I have a process which generates infinite sequences $S=S_0\rightarrowtail S_1 \rightarrowtail S_2\ldots$ of finite Abelian groups $S_i$ connected by monomorphisms $S_i\rightarrowtail S_{i+1}$ (injective group homomorphisms). Each sequence thus corresponds to a functor $S:\omega\rightarrow Ab$ from the usual linear order on the counting numbers $\omega=\{0,1,2,\ldots\}$ to the category of Abelian groups. Since it is guaranteed that the minimal number of generators of $S_i$ is strictly smaller than of $S_{i+1}$, the direct limit $\varinjlim S$ is not finitely generated.
I am interested in sufficient conditions for the elements $S_i^A$ and $S_i^B$ of two such sequences $S^A$ and $S^B$ such that the existence of an isomorphism between the direct limits can be excluded. I am rather new to infinitely generated Abelian groups, thus, any reference to standard approaches/sufficient theorems I could try out would be helpful.
Additional information
- Every sequence $S^A:\omega\rightarrow Ab$ factors as $S^A=G F^A$, $F^A:\omega\rightarrow P$ and $G:P\rightarrow Ab$, where $P$ is a poset. The functor G is thereby the same for every sequence.
- There is a forgetful functor $U:P\rightarrow Set$ from $P$ to convex bounded subsets of $\mathbb{R}^2$ which maps morphisms to standard set inclusions, i.e. $U(P_1\subseteq P_2)=U(P_1)\subseteq U(P_2)$.

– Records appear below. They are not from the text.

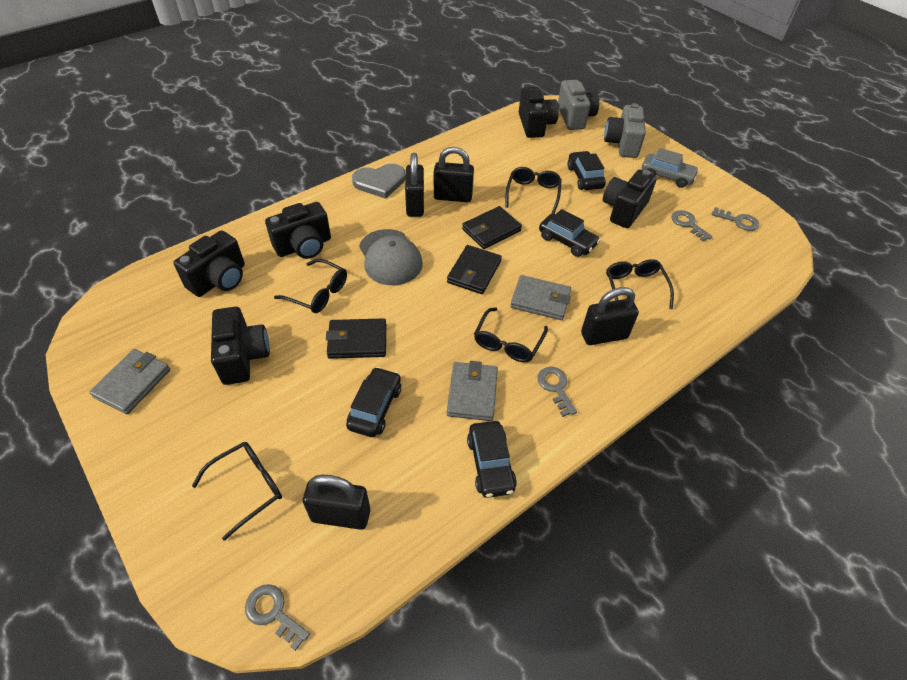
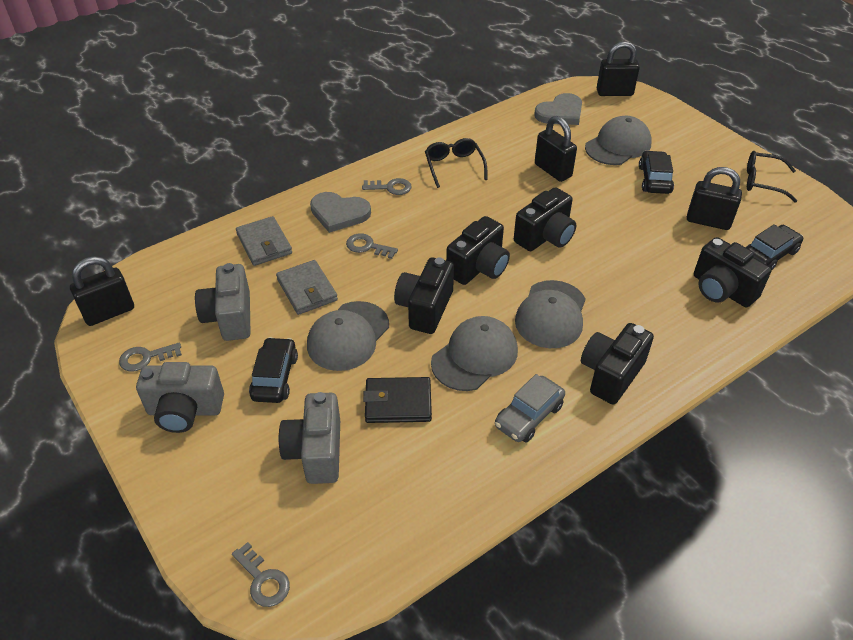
black car: 4 -> 3
black glasses: 5 -> 2
black wallet: 3 -> 1
grey camera: 2 -> 3
grey cap: 1 -> 4
grey heart: 1 -> 2
grey wallet: 3 -> 2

- The sequences $S^A=G F^A$ are constructed such that $\varinjlim U F^A=\mathbb{R}^2$.
- I don't have a closed formula for the structure of the finite Abelian groups $S^A_i$. However, for small enough $U F_i^A$, I am able to computationally decompose $S^A_i$ into the direct product of cyclic groups of prime power order.
- I have some limited control over the construction of the sequences $S$. Specifically, I can construct $S$ such that $S_i$ and $S_{i+1}$ contain cyclic subgroups $C_i\subseteq S_i$ and $C_{i+1}\subseteq S_{i+1}$, where $|C_i|$ divides $|C_{i+1}|$, such that the monomorphism $S_i\rightarrowtail S_{i+1}$ maps $C_i$ into $C_{i+1}$.
- When only concentrating on these subgroups, and by setting $s_0=1$, $s_{i+1}=\frac{|C_{i+1}|}{|C_{i}|}$ , I get the direct system $\mathbb{Z}/\mathbb{Z} \rightarrowtail \mathbb{Z}/(s_1\mathbb{Z}) \rightarrowtail \mathbb{Z}/(s_1s_2\mathbb{Z}) \rightarrowtail\ldots$ equivalent to $\mathbb{Z}/\mathbb{Z} \rightarrowtail \frac{1}{s_1}\mathbb{Z}/\mathbb{Z} \rightarrowtail \frac{1}{s_1s_2}\mathbb{Z}/\mathbb{Z} \rightarrowtail\ldots$.
- I can now define two sequences $S^A$ and $S^B$ such $S^A_0=S^B_0$, and such that $s^A_i = i$ and $s^B_i=p=const$. Then, the direct limits of these subgroups are given by $\bigcup\left(\frac{1}{s_i!}\mathbb{Z}\right)/\mathbb{Z} = \mathbb{Q}/\mathbb{Z}$, respectively by $\bigcup\left(\frac{1}{p^i}\mathbb{Z}\right)/ \mathbb{Z} = \mathbb{Z}[1/p] / \mathbb{Z} = \mathbb{Z}(p^\infty)$, with $\mathbb{Z}(p^\infty)$ the Prüfer p-group.
- This makes me believe that the direct limits of $S^A$ and $S^B$ should be not isomorphic, too. However, currently I lack understanding of what would be sufficient to show additionally to be able to prove this.